Ich empfinde Mahlers musik als zwiespältig. da "ländlert es", da kommt der "Bruder Jakob", dann wieder dissonanzballungen und melancholisches und unmotivierte ausbrüche, aber nie musikalisch bahnbrechendes und zukunftsweisendes. Es kommt mir vor wie die gezwungene lustigkeit auf einer "Titanic", während der eisberg schon wartet, "fin de siècle"-stimmung.
Auch seine lieder schwanken zwischen naiv und gesucht, wozu der große orchesterapparat zu den schlichten texten mit ebenso schlichter melodik auch nicht recht passt. Die sänger gehen dabei leicht unter, wenn nicht kammermusikalisch musiziert wird.
Ich wollte mit einem bariton die "Kindertotenlieder" einstudieren, aber er sagte, "sowas scheußliches singe ich nicht!"
Vor ihm hatte Richard Wagner seine "Wesendonck-Lieder" geschrieben, nach ihm schuf auch Richard Strauss orchesterlieder.
Als person und dirigent muss Mahler äußerst unangenehm gewesen sein; was mich am meisten an ihm stört: als wiener opernchef richtete er einen regelrechten spitzeldienst ein, der ihm jeden garderoben- und orchesterklatsch brühwarm berichten musste. Ich kenne so etwas von kleinen geistern, die sich so autorität verschaffen wollen und nicht anders können. Rücksichtslos entließ er musiker, und man ließ ihn gewähren, weil er mit seinen wutausbrüchen und seinem gehabe eindruck machte. Das hatte er mit Toscanini gemeinsam, und so stellte man sich damals wohl einen großen dirigenten vor, heute hätten die beiden keine chance, kein orchester würde sich das bieten lassen.
Ob genie oder wahnsinn, oder beides oder keins von beiden? Ich halte ihn für überschätzt, aber ich bin nicht maßgebend.
Aber noch etwas spaßiges, aber wahres:
am anfang der 5. sinfonie blasen zwei trompeten "in der ferne", eine staatskapelle wollte damit keine aushilfen betrauen, sondern die beiden trompeter kamen nach ihrem einsatz auf das podium, nachdem sie eben nach vorschrift "aus der ferne" geblasen hatten.
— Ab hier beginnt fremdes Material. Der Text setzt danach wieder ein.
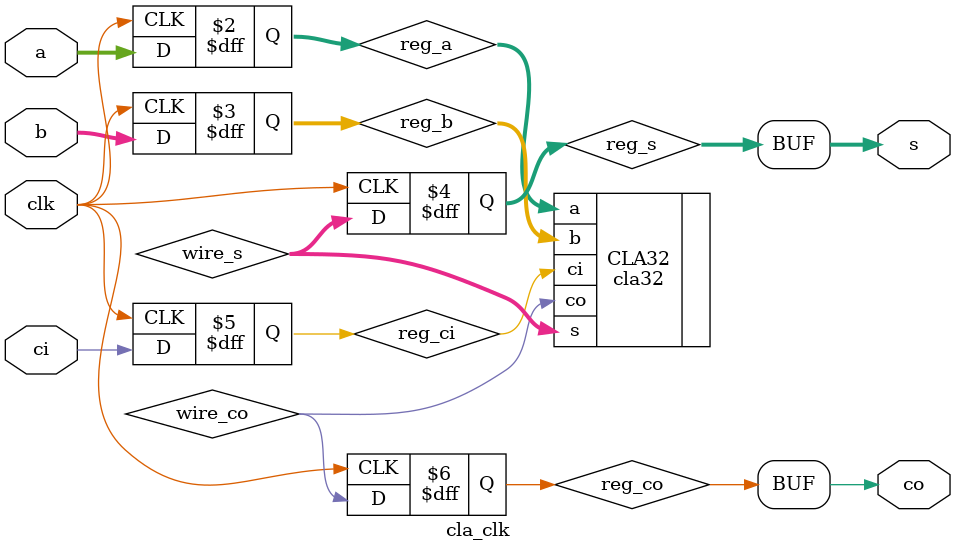
<source format=v>
module cla_clk(clk, a, b, ci, co, s);
	
	input [31:0] a, b; // 32bit input bus ports
	input clk, ci; // input ports
	output [31:0] s; // 32bit output bus port
	output co; // output port
	
	reg [31:0] reg_a, reg_b, reg_s; //32bit reg
	reg reg_ci, reg_co; // reg
	wire [31:0] wire_s; // 32bit wire
	wire wire_co; // wire
	
	
	always @ (posedge clk) // flip flop
	begin

		reg_a <= a; 
		reg_b <= b;
		reg_ci <= ci;
		reg_s <= wire_s;
		reg_co <= wire_co;
		
		
	end
	
	//modified_cla32 modified_CLA32(.a(reg_a), .b(reg_b), .ci(reg_ci), .s(wire_s), .co(wire_co));
	cla32 CLA32(.a(reg_a), .b(reg_b), .ci(reg_ci), .s(wire_s), .co(wire_co)); // instance 32bit carry look ahead adder 'CLA32'
	
	assign s = reg_s; 
	assign co = reg_co;

endmodule




</source>
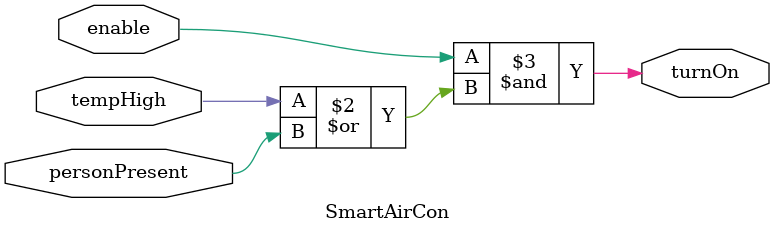
<source format=v>
module SmartAirCon (enable, tempHigh, personPresent, turnOn);
	input enable, tempHigh, personPresent;
	output turnOn;
	reg turnOn;

	always @(enable, tempHigh, personPresent) 
		begin
			turnOn = enable & (tempHigh | personPresent);
		end
endmodule

</source>
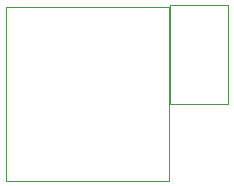
<source format=gbr>
%TF.GenerationSoftware,Altium Limited,Altium Designer,20.1.8 (145)*%
G04 Layer_Color=32896*
%FSLAX45Y45*%
%MOMM*%
%TF.SameCoordinates,4CD9D56E-ABF0-4F53-8DDA-4C7987737DBE*%
%TF.FilePolarity,Positive*%
%TF.FileFunction,Other,Top_Courtyard*%
%TF.Part,Single*%
G01*
G75*
%TA.AperFunction,NonConductor*%
%ADD29C,0.10160*%
D29*
X1378933Y711824D02*
Y1551824D01*
X1863933D01*
Y711824D02*
Y1551824D01*
X1378933Y711824D02*
X1863933D01*
X1364541Y62980D02*
Y1537980D01*
X-10459D02*
X1364541D01*
X-10459Y62980D02*
Y1537980D01*
Y62980D02*
X1364541D01*
%TF.MD5,f6c1d0b7a24d715b662224696e58d4a5*%
M02*

</source>
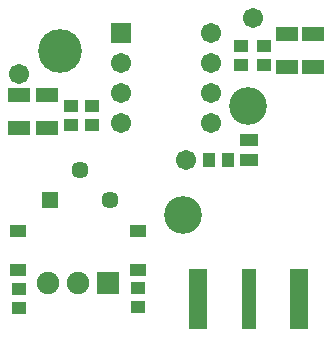
<source format=gbs>
G04*
G04 #@! TF.GenerationSoftware,Altium Limited,Altium Designer,20.1.11 (218)*
G04*
G04 Layer_Color=16711935*
%FSLAX25Y25*%
%MOIN*%
G70*
G04*
G04 #@! TF.SameCoordinates,BE0D8867-63C8-4494-B9D0-45761BAC08B1*
G04*
G04*
G04 #@! TF.FilePolarity,Negative*
G04*
G01*
G75*
%ADD13R,0.06312X0.20485*%
%ADD14C,0.12611*%
%ADD15R,0.07493X0.07493*%
%ADD16C,0.07493*%
%ADD17C,0.14580*%
%ADD18R,0.05721X0.05721*%
%ADD19C,0.05721*%
%ADD20C,0.06706*%
%ADD21R,0.06706X0.06706*%
%ADD38R,0.04343X0.04737*%
%ADD39R,0.05918X0.04147*%
%ADD40R,0.04737X0.20485*%
%ADD41R,0.07493X0.04540*%
%ADD42R,0.04737X0.04343*%
%ADD43R,0.05603X0.04402*%
D13*
X303816Y343740D02*
D03*
X337281D02*
D03*
D14*
X298819Y371654D02*
D03*
X320472Y408268D02*
D03*
D15*
X273740Y349016D02*
D03*
D16*
X263740D02*
D03*
X253740D02*
D03*
D17*
X257835Y426575D02*
D03*
D18*
X254488Y376713D02*
D03*
D19*
X264488Y386713D02*
D03*
X274488Y376713D02*
D03*
D20*
X307874Y402520D02*
D03*
Y412520D02*
D03*
Y422520D02*
D03*
Y432520D02*
D03*
X277874Y402520D02*
D03*
Y412520D02*
D03*
Y422520D02*
D03*
X299606Y390158D02*
D03*
X244094Y418898D02*
D03*
X322047Y437402D02*
D03*
D21*
X277874Y432520D02*
D03*
D38*
X313718Y390179D02*
D03*
X307418D02*
D03*
D39*
X320624D02*
D03*
Y396872D02*
D03*
D40*
X320548Y343740D02*
D03*
D41*
X342137Y432087D02*
D03*
Y421063D02*
D03*
X333459Y432087D02*
D03*
Y421063D02*
D03*
X244094Y411811D02*
D03*
Y400787D02*
D03*
X253470Y411811D02*
D03*
Y400787D02*
D03*
D42*
X325568Y428150D02*
D03*
Y421850D02*
D03*
X318185Y428150D02*
D03*
Y421850D02*
D03*
X261361Y408071D02*
D03*
Y401772D02*
D03*
X268465Y408071D02*
D03*
Y401772D02*
D03*
X283819Y347441D02*
D03*
Y341142D02*
D03*
X244055Y347047D02*
D03*
Y340748D02*
D03*
D43*
X283819Y366486D02*
D03*
Y353592D02*
D03*
X243661Y366486D02*
D03*
Y353592D02*
D03*
M02*

</source>
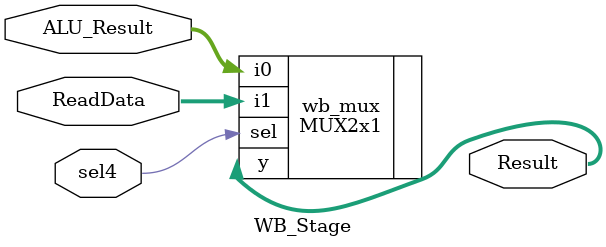
<source format=v>
`timescale 1ns / 1ps

module WB_Stage(
    input sel4,              // MemToReg
    input [31:0] ALU_Result,
    input [31:0] ReadData,
    output [31:0] Result
);

    MUX2x1 wb_mux (
        .sel(sel4), 
        .i0(ALU_Result), 
        .i1(ReadData), 
        .y(Result)
    );

endmodule
</source>
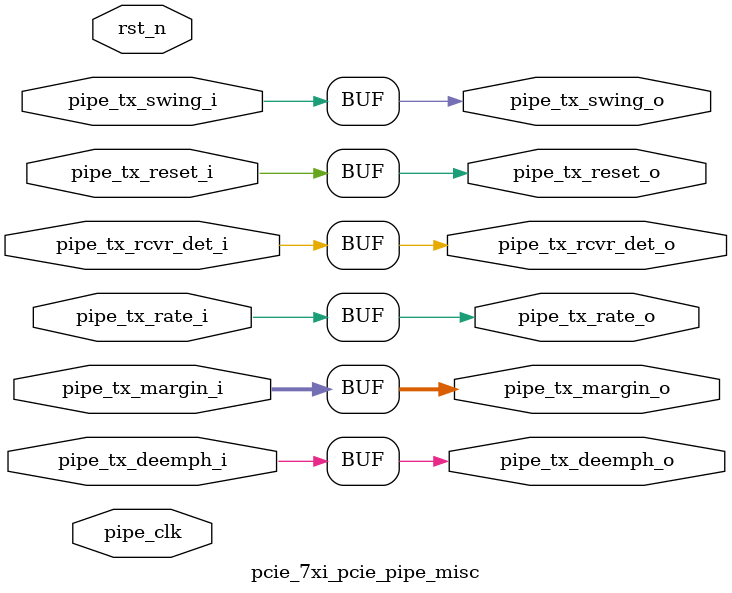
<source format=v>

`timescale 1ps/1ps

(* DowngradeIPIdentifiedWarnings = "yes" *)
module pcie_7xi_pcie_pipe_misc #
(
    parameter        PIPE_PIPELINE_STAGES = 0,    // 0 - 0 stages, 1 - 1 stage, 2 - 2 stages
    parameter TCQ  = 1 // synthesis warning solved: parameter declaration becomes local
)
(

    input   wire        pipe_tx_rcvr_det_i       ,     // PIPE Tx Receiver Detect
    input   wire        pipe_tx_reset_i          ,     // PIPE Tx Reset
    input   wire        pipe_tx_rate_i           ,     // PIPE Tx Rate
    input   wire        pipe_tx_deemph_i         ,     // PIPE Tx Deemphasis
    input   wire [2:0]  pipe_tx_margin_i         ,     // PIPE Tx Margin
    input   wire        pipe_tx_swing_i          ,     // PIPE Tx Swing

    output  wire        pipe_tx_rcvr_det_o       ,     // Pipelined PIPE Tx Receiver Detect
    output  wire        pipe_tx_reset_o          ,     // Pipelined PIPE Tx Reset
    output  wire        pipe_tx_rate_o           ,     // Pipelined PIPE Tx Rate
    output  wire        pipe_tx_deemph_o         ,     // Pipelined PIPE Tx Deemphasis
    output  wire [2:0]  pipe_tx_margin_o         ,     // Pipelined PIPE Tx Margin
    output  wire        pipe_tx_swing_o          ,     // Pipelined PIPE Tx Swing

    input   wire        pipe_clk                ,      // PIPE Clock
    input   wire        rst_n                          // Reset
);

//******************************************************************//
// Reality check.                                                   //
//******************************************************************//

//    parameter TCQ  = 1;      // clock to out delay model

    generate

    if (PIPE_PIPELINE_STAGES == 0) begin : pipe_stages_0

        assign pipe_tx_rcvr_det_o = pipe_tx_rcvr_det_i;
        assign pipe_tx_reset_o  = pipe_tx_reset_i;
        assign pipe_tx_rate_o = pipe_tx_rate_i;
        assign pipe_tx_deemph_o = pipe_tx_deemph_i;
        assign pipe_tx_margin_o = pipe_tx_margin_i;
        assign pipe_tx_swing_o = pipe_tx_swing_i;

    end // if (PIPE_PIPELINE_STAGES == 0)
    else if (PIPE_PIPELINE_STAGES == 1) begin : pipe_stages_1

    reg                pipe_tx_rcvr_det_q       ;
    reg                pipe_tx_reset_q          ;
    reg                pipe_tx_rate_q           ;
    reg                pipe_tx_deemph_q         ;
    reg [2:0]          pipe_tx_margin_q         ;
    reg                pipe_tx_swing_q          ;

        always @(posedge pipe_clk) begin

        if (rst_n)
        begin

            pipe_tx_rcvr_det_q <= #TCQ 0;
            pipe_tx_reset_q  <= #TCQ 1'b1;
            pipe_tx_rate_q <= #TCQ 0;
            pipe_tx_deemph_q <= #TCQ 1'b1;
            pipe_tx_margin_q <= #TCQ 0;
            pipe_tx_swing_q <= #TCQ 0;

        end
        else
        begin

            pipe_tx_rcvr_det_q <= #TCQ pipe_tx_rcvr_det_i;
            pipe_tx_reset_q  <= #TCQ pipe_tx_reset_i;
            pipe_tx_rate_q <= #TCQ pipe_tx_rate_i;
            pipe_tx_deemph_q <= #TCQ pipe_tx_deemph_i;
            pipe_tx_margin_q <= #TCQ pipe_tx_margin_i;
            pipe_tx_swing_q <= #TCQ pipe_tx_swing_i;

          end

        end

        assign pipe_tx_rcvr_det_o = pipe_tx_rcvr_det_q;
        assign pipe_tx_reset_o  = pipe_tx_reset_q;
        assign pipe_tx_rate_o = pipe_tx_rate_q;
        assign pipe_tx_deemph_o = pipe_tx_deemph_q;
        assign pipe_tx_margin_o = pipe_tx_margin_q;
        assign pipe_tx_swing_o = pipe_tx_swing_q;

    end // if (PIPE_PIPELINE_STAGES == 1)
    else if (PIPE_PIPELINE_STAGES == 2) begin : pipe_stages_2

    reg                pipe_tx_rcvr_det_q       ;
    reg                pipe_tx_reset_q          ;
    reg                pipe_tx_rate_q           ;
    reg                pipe_tx_deemph_q         ;
    reg [2:0]          pipe_tx_margin_q         ;
    reg                pipe_tx_swing_q          ;

    reg                pipe_tx_rcvr_det_qq      ;
    reg                pipe_tx_reset_qq         ;
    reg                pipe_tx_rate_qq          ;
    reg                pipe_tx_deemph_qq        ;
    reg [2:0]          pipe_tx_margin_qq        ;
    reg                pipe_tx_swing_qq         ;

        always @(posedge pipe_clk) begin

        if (rst_n)
        begin

            pipe_tx_rcvr_det_q <= #TCQ 0;
            pipe_tx_reset_q  <= #TCQ 1'b1;
            pipe_tx_rate_q <= #TCQ 0;
            pipe_tx_deemph_q <= #TCQ 1'b1;
            pipe_tx_margin_q <= #TCQ 0;
            pipe_tx_swing_q <= #TCQ 0;

            pipe_tx_rcvr_det_qq <= #TCQ 0;
            pipe_tx_reset_qq  <= #TCQ 1'b1;
            pipe_tx_rate_qq <= #TCQ 0;
            pipe_tx_deemph_qq <= #TCQ 1'b1;
            pipe_tx_margin_qq <= #TCQ 0;
            pipe_tx_swing_qq <= #TCQ 0;

        end
        else
        begin

            pipe_tx_rcvr_det_q <= #TCQ pipe_tx_rcvr_det_i;
            pipe_tx_reset_q  <= #TCQ pipe_tx_reset_i;
            pipe_tx_rate_q <= #TCQ pipe_tx_rate_i;
            pipe_tx_deemph_q <= #TCQ pipe_tx_deemph_i;
            pipe_tx_margin_q <= #TCQ pipe_tx_margin_i;
            pipe_tx_swing_q <= #TCQ pipe_tx_swing_i;

            pipe_tx_rcvr_det_qq <= #TCQ pipe_tx_rcvr_det_q;
            pipe_tx_reset_qq  <= #TCQ pipe_tx_reset_q;
            pipe_tx_rate_qq <= #TCQ pipe_tx_rate_q;
            pipe_tx_deemph_qq <= #TCQ pipe_tx_deemph_q;
            pipe_tx_margin_qq <= #TCQ pipe_tx_margin_q;
            pipe_tx_swing_qq <= #TCQ pipe_tx_swing_q;

          end

        end

        assign pipe_tx_rcvr_det_o = pipe_tx_rcvr_det_qq;
        assign pipe_tx_reset_o  = pipe_tx_reset_qq;
        assign pipe_tx_rate_o = pipe_tx_rate_qq;
        assign pipe_tx_deemph_o = pipe_tx_deemph_qq;
        assign pipe_tx_margin_o = pipe_tx_margin_qq;
        assign pipe_tx_swing_o = pipe_tx_swing_qq;

    end // if (PIPE_PIPELINE_STAGES == 2)

    endgenerate

endmodule


</source>
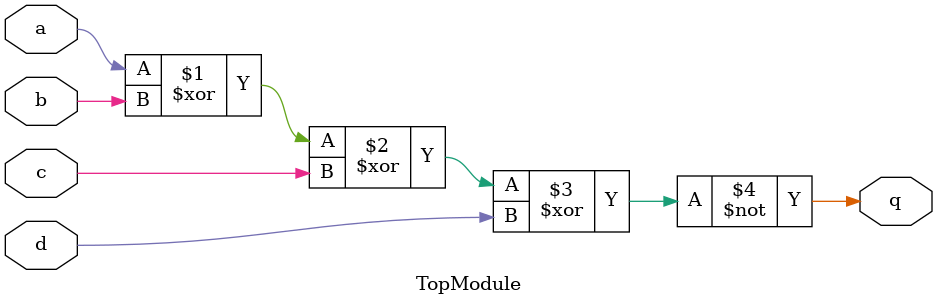
<source format=sv>

module TopModule (
  input a,
  input b,
  input c,
  input d,
  output q
);

  // This circuit implements a 4-bit even parity checker.
  // The output q is 1 when there is an even number of 1s in the input (a, b, c, d).
  // This can be implemented using XOR operations.
  // XOR of two bits is 1 when exactly one of them is 1.
  // The parity of all four bits can be computed as: a ^ b ^ c ^ d
  // However, since we want even parity (q=1 when even number of 1s),
  // we need to invert the result of XOR operations.
  
  assign q = ~(a ^ b ^ c ^ d);
  
endmodule

</source>
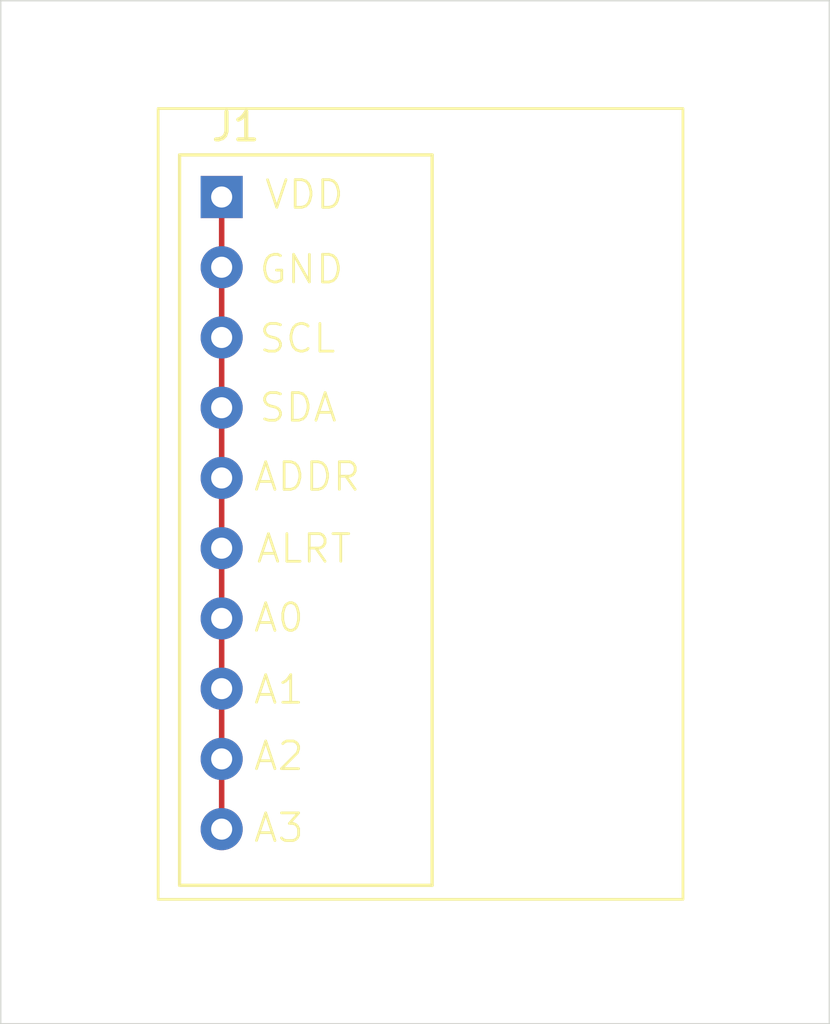
<source format=kicad_pcb>
(kicad_pcb
	(version 20240108)
	(generator "pcbnew")
	(generator_version "8.0")
	(general
		(thickness 1.6)
		(legacy_teardrops no)
	)
	(paper "A4")
	(layers
		(0 "F.Cu" signal)
		(31 "B.Cu" signal)
		(32 "B.Adhes" user "B.Adhesive")
		(33 "F.Adhes" user "F.Adhesive")
		(34 "B.Paste" user)
		(35 "F.Paste" user)
		(36 "B.SilkS" user "B.Silkscreen")
		(37 "F.SilkS" user "F.Silkscreen")
		(38 "B.Mask" user)
		(39 "F.Mask" user)
		(40 "Dwgs.User" user "User.Drawings")
		(41 "Cmts.User" user "User.Comments")
		(42 "Eco1.User" user "User.Eco1")
		(43 "Eco2.User" user "User.Eco2")
		(44 "Edge.Cuts" user)
		(45 "Margin" user)
		(46 "B.CrtYd" user "B.Courtyard")
		(47 "F.CrtYd" user "F.Courtyard")
		(48 "B.Fab" user)
		(49 "F.Fab" user)
		(50 "User.1" user)
		(51 "User.2" user)
		(52 "User.3" user)
		(53 "User.4" user)
		(54 "User.5" user)
		(55 "User.6" user)
		(56 "User.7" user)
		(57 "User.8" user)
		(58 "User.9" user)
	)
	(setup
		(pad_to_mask_clearance 0)
		(allow_soldermask_bridges_in_footprints no)
		(pcbplotparams
			(layerselection 0x00010fc_ffffffff)
			(plot_on_all_layers_selection 0x0000000_00000000)
			(disableapertmacros no)
			(usegerberextensions no)
			(usegerberattributes yes)
			(usegerberadvancedattributes yes)
			(creategerberjobfile yes)
			(dashed_line_dash_ratio 12.000000)
			(dashed_line_gap_ratio 3.000000)
			(svgprecision 4)
			(plotframeref no)
			(viasonmask no)
			(mode 1)
			(useauxorigin no)
			(hpglpennumber 1)
			(hpglpenspeed 20)
			(hpglpendiameter 15.000000)
			(pdf_front_fp_property_popups yes)
			(pdf_back_fp_property_popups yes)
			(dxfpolygonmode yes)
			(dxfimperialunits yes)
			(dxfusepcbnewfont yes)
			(psnegative no)
			(psa4output no)
			(plotreference yes)
			(plotvalue yes)
			(plotfptext yes)
			(plotinvisibletext no)
			(sketchpadsonfab no)
			(subtractmaskfromsilk no)
			(outputformat 1)
			(mirror no)
			(drillshape 1)
			(scaleselection 1)
			(outputdirectory "")
		)
	)
	(net 0 "")
	(net 1 "-3V3")
	(footprint "footprints:ADC1115_ADC_Module" (layer "F.Cu") (at 119 -176.9))
	(gr_rect
		(start 111 -184)
		(end 141 -147)
		(stroke
			(width 0.05)
			(type default)
		)
		(fill none)
		(layer "Edge.Cuts")
		(uuid "db633515-be84-4dac-bdea-121cbd79c735")
	)
	(segment
		(start 119 -171.82)
		(end 119 -174.36)
		(width 0.2)
		(layer "F.Cu")
		(net 1)
		(uuid "014a8e09-55b5-4868-b91b-e02b2437ab98")
	)
	(segment
		(start 119 -159.12)
		(end 119 -161.66)
		(width 0.2)
		(layer "F.Cu")
		(net 1)
		(uuid "299c5848-c70e-451e-9b18-70faa7b640b5")
	)
	(segment
		(start 119 -164.2)
		(end 119 -166.74)
		(width 0.2)
		(layer "F.Cu")
		(net 1)
		(uuid "743e53c6-563f-404f-a91e-7e492ccfb2c6")
	)
	(segment
		(start 119 -169.28)
		(end 119 -171.82)
		(width 0.2)
		(layer "F.Cu")
		(net 1)
		(uuid "75526b6e-442d-4c14-925e-0615c8dfec28")
	)
	(segment
		(start 119 -166.74)
		(end 119 -169.28)
		(width 0.2)
		(layer "F.Cu")
		(net 1)
		(uuid "9f143b1a-3f26-4e33-8ffe-750506ba7b33")
	)
	(segment
		(start 119 -154.04)
		(end 119 -156.58)
		(width 0.2)
		(layer "F.Cu")
		(net 1)
		(uuid "b2a2e62e-bc04-478a-988e-1d9ee3ca2b28")
	)
	(segment
		(start 119 -174.36)
		(end 119 -176.9)
		(width 0.2)
		(layer "F.Cu")
		(net 1)
		(uuid "c808b57e-98cc-4029-8324-1c1b29f4dfad")
	)
	(segment
		(start 119 -156.58)
		(end 119 -159.12)
		(width 0.2)
		(layer "F.Cu")
		(net 1)
		(uuid "f531c75e-e0c2-4e5c-b11c-3dd06cd94bfa")
	)
	(segment
		(start 119 -161.66)
		(end 119 -164.2)
		(width 0.2)
		(layer "F.Cu")
		(net 1)
		(uuid "f73de8ef-27ae-461b-9f53-5671ddb93766")
	)
)

</source>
Der anwesende intendant runzelte die stirn und bestellte die beiden "sünder" am nächsten tag in sein büro, um sie wegen ihres zuspätkommens abzukanzeln. Über so etwas freuen sich natürlich die musikanten, die intendanten ohnehin für die überflüssigste person am theater halten, besser eine putzfrau mehr, denn deren fehlen bemerkt man!